- Opening Delimiter -
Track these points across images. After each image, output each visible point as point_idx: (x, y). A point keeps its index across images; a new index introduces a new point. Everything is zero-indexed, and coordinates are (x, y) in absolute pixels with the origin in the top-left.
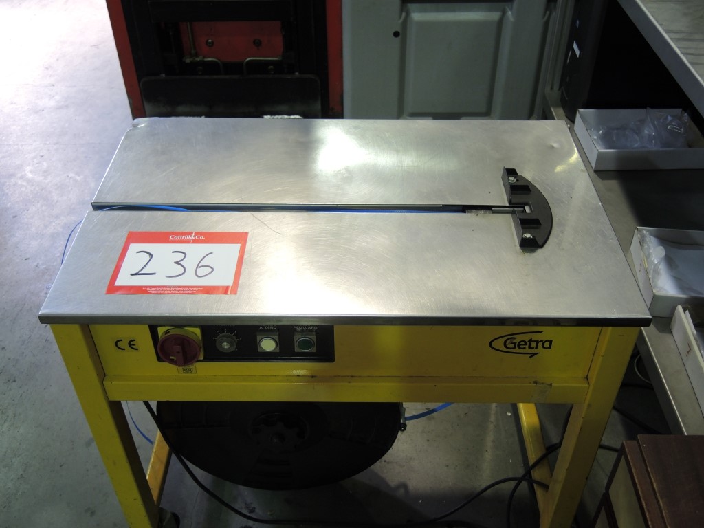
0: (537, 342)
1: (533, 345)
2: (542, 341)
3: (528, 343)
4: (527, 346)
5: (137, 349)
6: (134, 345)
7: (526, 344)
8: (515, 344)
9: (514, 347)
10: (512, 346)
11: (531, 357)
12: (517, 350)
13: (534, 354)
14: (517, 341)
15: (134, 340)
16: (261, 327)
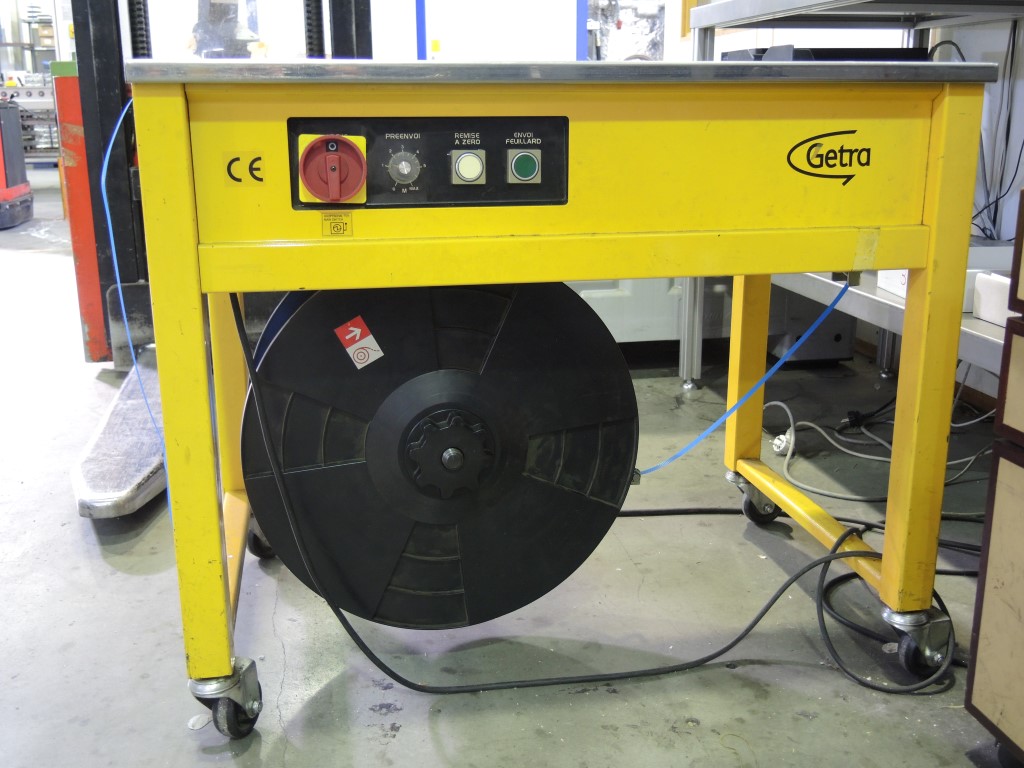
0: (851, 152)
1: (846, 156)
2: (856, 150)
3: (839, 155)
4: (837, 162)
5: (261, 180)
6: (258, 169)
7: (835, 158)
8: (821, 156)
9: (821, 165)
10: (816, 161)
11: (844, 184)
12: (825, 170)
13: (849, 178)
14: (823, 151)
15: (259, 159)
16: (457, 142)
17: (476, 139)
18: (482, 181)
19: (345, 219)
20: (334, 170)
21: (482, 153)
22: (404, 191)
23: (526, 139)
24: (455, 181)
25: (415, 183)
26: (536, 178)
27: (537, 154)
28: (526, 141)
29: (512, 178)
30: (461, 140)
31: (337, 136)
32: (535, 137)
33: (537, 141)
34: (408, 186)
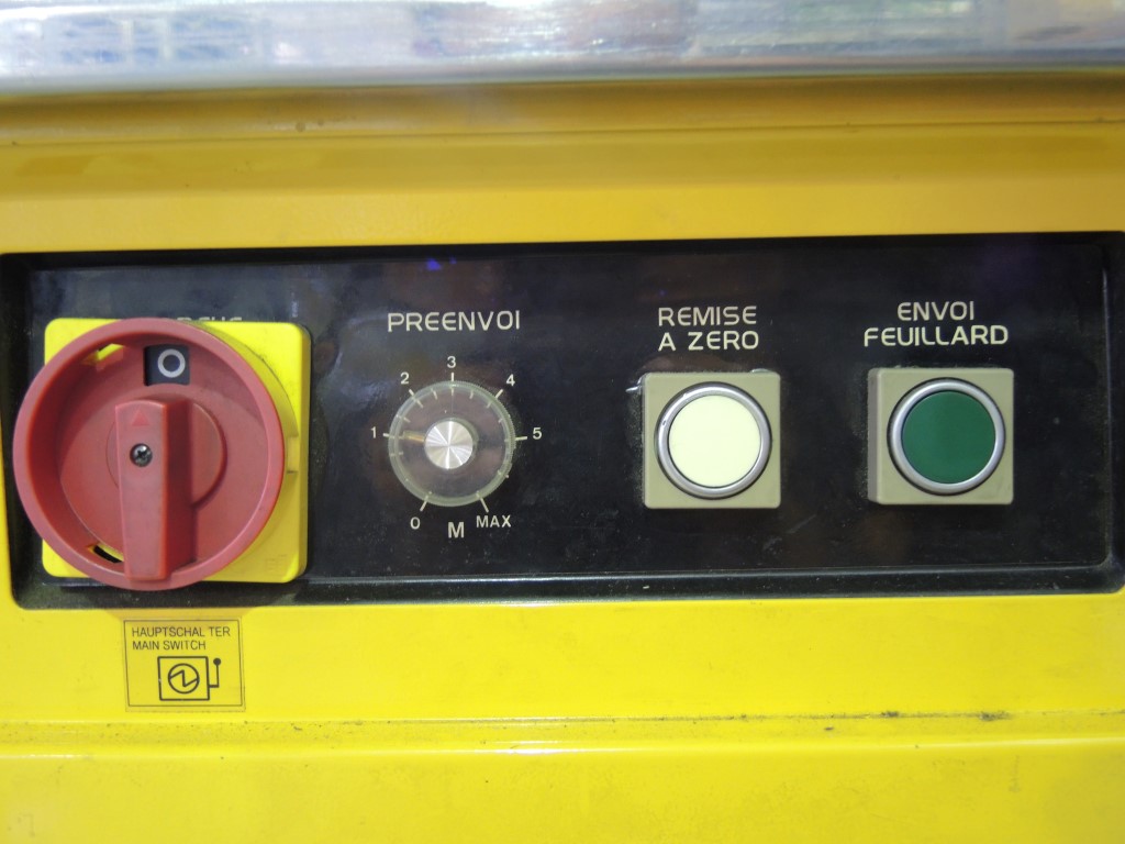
- Closing Delimiter -
Repeat the whole listing above word for word, but keep any picture out of it.

Track these points across images. After each image, output each visible point as point_idx: (x, y). A point keeps its index across images; a new index introduces a new point. Everything is zero-indexed, and coordinates are (x, y) in absolute pixels with the origin in the top-left.
0: (537, 342)
1: (533, 345)
2: (542, 341)
3: (528, 343)
4: (527, 346)
5: (137, 349)
6: (134, 345)
7: (526, 344)
8: (515, 344)
9: (514, 347)
10: (512, 346)
11: (531, 357)
12: (517, 350)
13: (534, 354)
14: (517, 341)
15: (134, 340)
16: (261, 327)
0: (851, 152)
1: (846, 156)
2: (856, 150)
3: (839, 155)
4: (837, 162)
5: (261, 180)
6: (258, 169)
7: (835, 158)
8: (821, 156)
9: (821, 165)
10: (816, 161)
11: (844, 184)
12: (825, 170)
13: (849, 178)
14: (823, 151)
15: (259, 159)
16: (457, 142)
17: (476, 139)
18: (482, 181)
19: (345, 219)
20: (334, 170)
21: (482, 153)
22: (404, 191)
23: (526, 139)
24: (455, 181)
25: (415, 183)
26: (536, 178)
27: (537, 154)
28: (526, 141)
29: (512, 178)
30: (461, 140)
31: (337, 136)
32: (535, 137)
33: (537, 141)
34: (408, 186)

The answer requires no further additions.